The fix is not to ban the mechanism. The capability is too useful to refuse, and done right the trace data Self-Harness already needs is the same data an auditor needs. The missing piece is a reviewer the loop does not contain. Let the agent mine its weaknesses and propose edits, then route the accept-or-reject decision through a gate that does not share the agent's pass-the-bench objective: an independent validation set the agent never sees, a human approval for any edit that touches a consequential tool, and a tamper-evident log of every proposed change, accepted or not, pinned to the harness version that was live for each decision. None of that is in the paper, and it should not be. It is an efficiency-and-capability result and an honest one.

What it does not settle is everything on the substrate side. It does not log its edits as auditable change records, it does not separate the proposer from the approver, and it does not say how a self-modified harness behaves on inputs outside the traces it learned from — which is exactly where a regulated buyer carries the most exposure. The twenty-point lift is real on Terminal-Bench; it is unmeasured on your distribution, and the system that produced it is the same one that decided it was safe to ship. For anyone building on this, the technique is sound and the gains are likely real. The work that remains is putting a reviewer back into a loop that was built to need none.

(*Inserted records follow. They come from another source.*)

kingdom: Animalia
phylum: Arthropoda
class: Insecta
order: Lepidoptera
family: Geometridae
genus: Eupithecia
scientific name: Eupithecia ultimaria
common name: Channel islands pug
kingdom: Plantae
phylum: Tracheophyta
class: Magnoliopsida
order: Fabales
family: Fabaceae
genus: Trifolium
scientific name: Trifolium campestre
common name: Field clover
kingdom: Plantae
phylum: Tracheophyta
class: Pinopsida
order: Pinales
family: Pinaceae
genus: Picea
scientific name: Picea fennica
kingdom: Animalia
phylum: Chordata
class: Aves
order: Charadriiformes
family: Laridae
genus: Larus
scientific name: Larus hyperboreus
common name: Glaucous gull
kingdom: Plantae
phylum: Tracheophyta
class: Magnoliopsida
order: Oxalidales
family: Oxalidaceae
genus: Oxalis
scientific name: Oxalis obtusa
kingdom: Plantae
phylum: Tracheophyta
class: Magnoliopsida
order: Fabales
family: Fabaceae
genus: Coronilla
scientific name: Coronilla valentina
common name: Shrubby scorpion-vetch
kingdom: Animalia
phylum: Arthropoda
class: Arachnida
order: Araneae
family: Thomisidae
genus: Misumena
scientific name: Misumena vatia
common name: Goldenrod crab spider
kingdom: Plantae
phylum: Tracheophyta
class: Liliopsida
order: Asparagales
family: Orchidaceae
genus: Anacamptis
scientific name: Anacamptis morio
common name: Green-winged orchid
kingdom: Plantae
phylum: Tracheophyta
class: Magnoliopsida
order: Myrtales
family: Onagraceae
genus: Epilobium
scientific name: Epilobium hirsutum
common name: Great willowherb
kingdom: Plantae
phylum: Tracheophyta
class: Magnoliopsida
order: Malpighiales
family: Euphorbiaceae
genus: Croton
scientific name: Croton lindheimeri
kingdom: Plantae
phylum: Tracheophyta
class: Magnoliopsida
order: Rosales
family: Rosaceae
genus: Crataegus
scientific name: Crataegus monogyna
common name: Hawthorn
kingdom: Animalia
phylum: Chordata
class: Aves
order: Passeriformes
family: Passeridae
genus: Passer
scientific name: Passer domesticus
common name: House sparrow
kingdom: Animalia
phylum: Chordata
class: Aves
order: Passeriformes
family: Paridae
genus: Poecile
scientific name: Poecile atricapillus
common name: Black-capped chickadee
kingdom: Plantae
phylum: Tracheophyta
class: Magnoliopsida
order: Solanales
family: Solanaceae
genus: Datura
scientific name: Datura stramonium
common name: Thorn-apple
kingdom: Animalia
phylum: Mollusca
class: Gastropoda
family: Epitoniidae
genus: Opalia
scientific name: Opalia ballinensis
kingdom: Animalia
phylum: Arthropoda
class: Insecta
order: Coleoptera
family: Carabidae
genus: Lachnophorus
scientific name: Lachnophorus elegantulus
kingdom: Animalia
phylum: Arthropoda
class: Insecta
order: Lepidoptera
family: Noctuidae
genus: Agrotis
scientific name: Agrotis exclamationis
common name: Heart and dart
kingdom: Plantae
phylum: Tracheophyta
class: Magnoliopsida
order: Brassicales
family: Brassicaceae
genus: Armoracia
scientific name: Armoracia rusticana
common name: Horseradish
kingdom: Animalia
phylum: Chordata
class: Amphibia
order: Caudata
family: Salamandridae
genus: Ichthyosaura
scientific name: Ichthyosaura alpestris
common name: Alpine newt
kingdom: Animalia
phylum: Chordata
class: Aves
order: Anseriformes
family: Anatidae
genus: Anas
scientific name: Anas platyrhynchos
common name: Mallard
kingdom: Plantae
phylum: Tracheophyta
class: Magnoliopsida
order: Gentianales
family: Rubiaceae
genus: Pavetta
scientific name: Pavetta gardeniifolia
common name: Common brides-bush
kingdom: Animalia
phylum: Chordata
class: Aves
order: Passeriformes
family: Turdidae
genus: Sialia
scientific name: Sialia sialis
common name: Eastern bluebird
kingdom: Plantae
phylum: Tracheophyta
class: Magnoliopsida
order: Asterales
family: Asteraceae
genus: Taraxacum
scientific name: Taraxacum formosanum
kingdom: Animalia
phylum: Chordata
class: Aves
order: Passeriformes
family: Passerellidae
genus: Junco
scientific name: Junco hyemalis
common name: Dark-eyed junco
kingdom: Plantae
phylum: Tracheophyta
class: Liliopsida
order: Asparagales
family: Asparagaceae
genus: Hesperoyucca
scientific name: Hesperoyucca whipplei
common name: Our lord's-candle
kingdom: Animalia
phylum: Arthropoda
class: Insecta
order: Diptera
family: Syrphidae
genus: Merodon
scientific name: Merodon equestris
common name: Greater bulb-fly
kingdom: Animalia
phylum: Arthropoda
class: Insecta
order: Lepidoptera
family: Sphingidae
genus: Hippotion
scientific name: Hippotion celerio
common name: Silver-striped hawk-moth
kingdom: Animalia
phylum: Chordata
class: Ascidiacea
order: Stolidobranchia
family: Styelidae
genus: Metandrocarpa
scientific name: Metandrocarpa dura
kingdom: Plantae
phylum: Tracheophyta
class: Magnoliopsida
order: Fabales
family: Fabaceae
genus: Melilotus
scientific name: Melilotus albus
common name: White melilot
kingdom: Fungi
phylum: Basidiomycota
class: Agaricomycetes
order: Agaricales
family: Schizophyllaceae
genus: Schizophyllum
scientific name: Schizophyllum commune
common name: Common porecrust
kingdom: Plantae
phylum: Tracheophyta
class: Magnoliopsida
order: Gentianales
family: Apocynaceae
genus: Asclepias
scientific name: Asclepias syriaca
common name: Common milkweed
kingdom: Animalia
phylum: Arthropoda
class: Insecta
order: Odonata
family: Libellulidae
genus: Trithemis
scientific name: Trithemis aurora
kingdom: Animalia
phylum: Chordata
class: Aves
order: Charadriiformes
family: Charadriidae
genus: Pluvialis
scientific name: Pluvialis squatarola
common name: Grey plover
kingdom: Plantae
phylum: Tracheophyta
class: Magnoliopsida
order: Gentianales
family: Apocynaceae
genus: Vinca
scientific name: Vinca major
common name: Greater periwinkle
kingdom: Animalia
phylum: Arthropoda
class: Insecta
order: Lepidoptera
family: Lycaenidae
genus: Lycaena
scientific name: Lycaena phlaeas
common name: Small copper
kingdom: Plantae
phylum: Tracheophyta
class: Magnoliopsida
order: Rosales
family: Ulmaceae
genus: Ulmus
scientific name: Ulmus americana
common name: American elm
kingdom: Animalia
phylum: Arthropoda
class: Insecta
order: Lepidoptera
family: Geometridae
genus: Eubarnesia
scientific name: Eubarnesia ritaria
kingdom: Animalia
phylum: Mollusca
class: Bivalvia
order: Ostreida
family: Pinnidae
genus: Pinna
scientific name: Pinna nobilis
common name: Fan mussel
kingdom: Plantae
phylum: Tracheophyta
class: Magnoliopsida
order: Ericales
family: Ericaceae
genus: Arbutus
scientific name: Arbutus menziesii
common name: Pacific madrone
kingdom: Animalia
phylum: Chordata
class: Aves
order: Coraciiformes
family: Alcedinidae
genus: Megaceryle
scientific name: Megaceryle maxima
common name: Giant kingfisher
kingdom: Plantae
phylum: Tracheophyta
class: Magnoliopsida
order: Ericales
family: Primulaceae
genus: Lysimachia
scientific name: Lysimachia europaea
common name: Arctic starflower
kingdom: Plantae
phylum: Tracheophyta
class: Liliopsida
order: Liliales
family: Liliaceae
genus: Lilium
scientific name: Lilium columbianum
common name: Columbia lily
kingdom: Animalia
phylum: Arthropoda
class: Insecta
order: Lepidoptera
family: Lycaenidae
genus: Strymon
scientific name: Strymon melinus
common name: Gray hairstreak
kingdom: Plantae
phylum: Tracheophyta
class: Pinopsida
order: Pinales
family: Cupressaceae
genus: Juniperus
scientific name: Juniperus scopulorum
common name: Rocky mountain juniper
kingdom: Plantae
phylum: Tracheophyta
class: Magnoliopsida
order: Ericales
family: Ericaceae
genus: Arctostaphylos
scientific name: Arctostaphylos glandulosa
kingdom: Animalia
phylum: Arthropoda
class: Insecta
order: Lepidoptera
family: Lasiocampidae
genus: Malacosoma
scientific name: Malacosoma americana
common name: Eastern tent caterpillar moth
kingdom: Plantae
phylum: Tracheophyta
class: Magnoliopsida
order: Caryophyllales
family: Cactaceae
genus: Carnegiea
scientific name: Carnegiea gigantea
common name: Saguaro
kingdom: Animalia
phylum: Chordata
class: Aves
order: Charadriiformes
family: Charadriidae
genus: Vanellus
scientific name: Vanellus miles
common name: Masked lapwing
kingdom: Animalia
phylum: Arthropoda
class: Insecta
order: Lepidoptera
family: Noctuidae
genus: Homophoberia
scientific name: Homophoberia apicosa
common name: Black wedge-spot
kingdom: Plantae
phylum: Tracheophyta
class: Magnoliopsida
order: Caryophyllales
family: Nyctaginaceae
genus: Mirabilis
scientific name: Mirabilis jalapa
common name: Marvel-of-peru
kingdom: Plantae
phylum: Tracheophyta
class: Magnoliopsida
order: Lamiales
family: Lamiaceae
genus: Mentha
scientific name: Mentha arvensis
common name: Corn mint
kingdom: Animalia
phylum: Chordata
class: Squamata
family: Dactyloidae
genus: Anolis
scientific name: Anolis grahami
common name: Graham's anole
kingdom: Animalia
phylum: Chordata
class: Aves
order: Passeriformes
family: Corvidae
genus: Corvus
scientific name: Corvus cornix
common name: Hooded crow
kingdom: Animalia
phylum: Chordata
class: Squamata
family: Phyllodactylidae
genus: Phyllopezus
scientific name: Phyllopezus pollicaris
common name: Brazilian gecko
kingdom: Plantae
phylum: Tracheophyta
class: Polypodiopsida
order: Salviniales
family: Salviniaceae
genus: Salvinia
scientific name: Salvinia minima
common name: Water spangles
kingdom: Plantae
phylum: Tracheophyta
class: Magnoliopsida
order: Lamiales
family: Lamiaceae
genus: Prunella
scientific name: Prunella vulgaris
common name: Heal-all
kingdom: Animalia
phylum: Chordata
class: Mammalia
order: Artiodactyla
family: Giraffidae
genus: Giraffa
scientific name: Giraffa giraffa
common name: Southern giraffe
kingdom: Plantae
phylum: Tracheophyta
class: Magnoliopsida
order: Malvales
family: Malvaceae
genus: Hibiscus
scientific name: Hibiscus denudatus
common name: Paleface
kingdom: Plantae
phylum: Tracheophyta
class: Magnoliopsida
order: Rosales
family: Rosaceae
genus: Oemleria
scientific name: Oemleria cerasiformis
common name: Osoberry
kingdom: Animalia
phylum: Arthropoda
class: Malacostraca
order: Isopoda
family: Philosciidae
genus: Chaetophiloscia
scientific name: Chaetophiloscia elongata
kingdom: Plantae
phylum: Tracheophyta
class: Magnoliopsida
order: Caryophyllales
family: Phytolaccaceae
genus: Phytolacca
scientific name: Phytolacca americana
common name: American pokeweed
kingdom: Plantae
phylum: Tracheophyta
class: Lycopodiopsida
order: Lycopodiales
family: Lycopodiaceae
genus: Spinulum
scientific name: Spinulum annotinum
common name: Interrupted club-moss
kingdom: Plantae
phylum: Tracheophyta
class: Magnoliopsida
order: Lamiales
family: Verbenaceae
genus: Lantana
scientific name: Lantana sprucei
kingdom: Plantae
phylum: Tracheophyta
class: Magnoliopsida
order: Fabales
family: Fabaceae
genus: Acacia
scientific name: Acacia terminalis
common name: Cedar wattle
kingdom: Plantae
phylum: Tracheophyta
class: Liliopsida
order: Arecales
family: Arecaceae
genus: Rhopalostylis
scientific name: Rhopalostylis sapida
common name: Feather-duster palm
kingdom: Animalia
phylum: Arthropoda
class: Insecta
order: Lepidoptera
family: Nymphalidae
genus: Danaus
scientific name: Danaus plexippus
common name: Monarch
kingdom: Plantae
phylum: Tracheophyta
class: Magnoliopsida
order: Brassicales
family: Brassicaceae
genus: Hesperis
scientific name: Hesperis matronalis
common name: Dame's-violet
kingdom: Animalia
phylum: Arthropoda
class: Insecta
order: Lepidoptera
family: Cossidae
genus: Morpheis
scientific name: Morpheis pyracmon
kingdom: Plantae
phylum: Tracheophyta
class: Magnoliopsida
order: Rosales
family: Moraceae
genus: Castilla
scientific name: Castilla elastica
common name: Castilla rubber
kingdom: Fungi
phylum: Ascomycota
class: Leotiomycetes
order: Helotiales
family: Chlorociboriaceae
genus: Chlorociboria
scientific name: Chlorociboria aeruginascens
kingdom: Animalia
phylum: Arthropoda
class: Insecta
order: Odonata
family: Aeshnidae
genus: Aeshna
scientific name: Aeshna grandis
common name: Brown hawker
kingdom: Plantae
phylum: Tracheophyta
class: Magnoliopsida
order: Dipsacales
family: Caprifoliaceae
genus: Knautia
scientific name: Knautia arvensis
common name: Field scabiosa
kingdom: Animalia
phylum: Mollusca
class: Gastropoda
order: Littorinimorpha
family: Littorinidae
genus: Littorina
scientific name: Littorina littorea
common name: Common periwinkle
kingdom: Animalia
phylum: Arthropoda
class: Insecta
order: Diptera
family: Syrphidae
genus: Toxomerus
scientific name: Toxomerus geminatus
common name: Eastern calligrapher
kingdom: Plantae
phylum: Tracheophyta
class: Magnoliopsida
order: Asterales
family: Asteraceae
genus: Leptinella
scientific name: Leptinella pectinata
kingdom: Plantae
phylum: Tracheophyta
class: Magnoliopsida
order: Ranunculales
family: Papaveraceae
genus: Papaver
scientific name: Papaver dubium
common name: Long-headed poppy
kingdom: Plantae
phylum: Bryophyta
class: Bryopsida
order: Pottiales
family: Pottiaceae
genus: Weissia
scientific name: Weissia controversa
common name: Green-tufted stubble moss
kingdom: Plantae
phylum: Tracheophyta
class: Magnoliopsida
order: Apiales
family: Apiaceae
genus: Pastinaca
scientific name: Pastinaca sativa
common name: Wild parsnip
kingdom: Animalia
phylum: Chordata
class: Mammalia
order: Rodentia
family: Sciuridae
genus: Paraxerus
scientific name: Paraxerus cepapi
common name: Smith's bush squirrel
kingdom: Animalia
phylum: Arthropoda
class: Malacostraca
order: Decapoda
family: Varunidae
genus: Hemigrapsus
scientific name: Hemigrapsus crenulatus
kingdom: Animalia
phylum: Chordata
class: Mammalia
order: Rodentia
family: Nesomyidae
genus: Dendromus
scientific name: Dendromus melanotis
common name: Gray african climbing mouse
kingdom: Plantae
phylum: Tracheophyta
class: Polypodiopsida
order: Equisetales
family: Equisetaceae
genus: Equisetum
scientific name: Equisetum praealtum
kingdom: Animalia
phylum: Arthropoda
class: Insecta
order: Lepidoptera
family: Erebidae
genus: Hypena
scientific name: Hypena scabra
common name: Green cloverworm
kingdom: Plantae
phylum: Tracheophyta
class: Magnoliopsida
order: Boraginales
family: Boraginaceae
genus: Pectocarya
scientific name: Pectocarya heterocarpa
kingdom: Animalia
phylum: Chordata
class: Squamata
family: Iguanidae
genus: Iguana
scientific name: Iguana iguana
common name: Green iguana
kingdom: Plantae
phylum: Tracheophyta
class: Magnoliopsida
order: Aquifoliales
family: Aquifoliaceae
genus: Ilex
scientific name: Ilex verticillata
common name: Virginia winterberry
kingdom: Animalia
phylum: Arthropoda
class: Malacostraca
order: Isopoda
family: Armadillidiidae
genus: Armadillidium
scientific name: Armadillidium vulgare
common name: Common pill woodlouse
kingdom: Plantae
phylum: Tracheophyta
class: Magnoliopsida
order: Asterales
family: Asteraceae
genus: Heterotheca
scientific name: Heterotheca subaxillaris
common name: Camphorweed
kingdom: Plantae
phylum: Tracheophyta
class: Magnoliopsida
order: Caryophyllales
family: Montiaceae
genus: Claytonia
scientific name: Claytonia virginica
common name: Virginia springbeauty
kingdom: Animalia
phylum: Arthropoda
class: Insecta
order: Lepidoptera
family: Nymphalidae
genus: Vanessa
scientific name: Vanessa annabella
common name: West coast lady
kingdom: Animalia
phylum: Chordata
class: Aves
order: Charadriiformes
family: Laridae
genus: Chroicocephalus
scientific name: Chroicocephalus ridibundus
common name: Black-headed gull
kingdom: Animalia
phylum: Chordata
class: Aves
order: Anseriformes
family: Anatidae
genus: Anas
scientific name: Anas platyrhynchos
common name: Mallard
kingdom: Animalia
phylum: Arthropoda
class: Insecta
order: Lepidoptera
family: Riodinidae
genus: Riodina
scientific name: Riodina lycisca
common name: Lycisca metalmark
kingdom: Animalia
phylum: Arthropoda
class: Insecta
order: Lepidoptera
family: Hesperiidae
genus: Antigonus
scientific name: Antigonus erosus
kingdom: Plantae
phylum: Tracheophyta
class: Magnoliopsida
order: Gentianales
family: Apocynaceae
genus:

Methodology note. This Note reads Self-Harness (arXiv:2606.09498, Shanghai Artificial Intelligence Laboratory; Zhang et al.) as a capability result with an undeclared governance footprint. Triggers: substrate-relevant (a self-modifying, self-approving harness changes what must be reviewed, logged, and version-pinned at runtime); non-duplicative (the haul and our own coverage scored the harness as a moving target in Note №34, and reproduced a different adaptive-harness paper — arXiv:2606.01770 — in today's ship; neither named the self-certification problem this paper introduces); regulated-buyer link (FCA SS1/23 change and model-risk expectations, UK GDPR Art.22 and ICO explainability guidance, and the public-law duty to give reasons all assume a reviewer the author is not). Numbers read from the paper: held-out pass rates on Terminal-Bench-2.0 rose 40.5→61.9 (MiniMax M2.5), 23.8→38.1 (Qwen3.5-35B-A3B), 42.9→57.1 (GLM-5). Now built: we shipped that reference pattern the same day — Reviewer Back in the Loop keeps trace-driven harness improvement but routes every accept-or-reject through an independent gate the proposer cannot reach, and records each one in a tamper-evident change log.